◆ **Exercise aim**
Would you please transcribe, exactly as written, the lines of the entries below starting at the one that holds "que tenemos un" and ending at the one that holds "casi desde que", both included?

◆ **Input**
══════════════════════════════

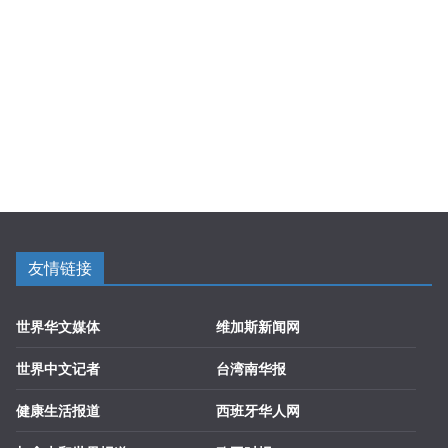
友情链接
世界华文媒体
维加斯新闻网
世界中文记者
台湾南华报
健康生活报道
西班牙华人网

══════════════════════════════

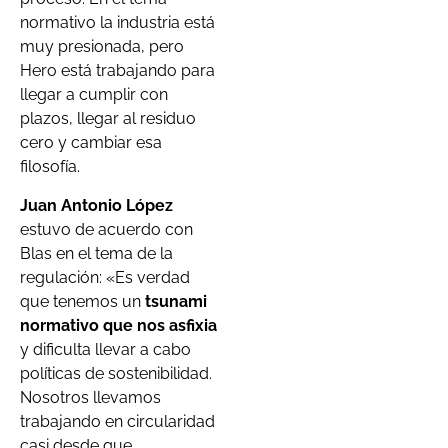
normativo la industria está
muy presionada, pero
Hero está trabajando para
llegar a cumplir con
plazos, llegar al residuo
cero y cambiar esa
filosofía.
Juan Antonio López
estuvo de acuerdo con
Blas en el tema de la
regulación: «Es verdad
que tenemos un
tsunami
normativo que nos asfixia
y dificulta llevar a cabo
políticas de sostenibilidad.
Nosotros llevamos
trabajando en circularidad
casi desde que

══════════════════════════════

◆ **Result of this exercise**
que tenemos un
tsunami
normativo que nos asfixia
y dificulta llevar a cabo
políticas de sostenibilidad.
Nosotros llevamos
trabajando en circularidad
casi desde que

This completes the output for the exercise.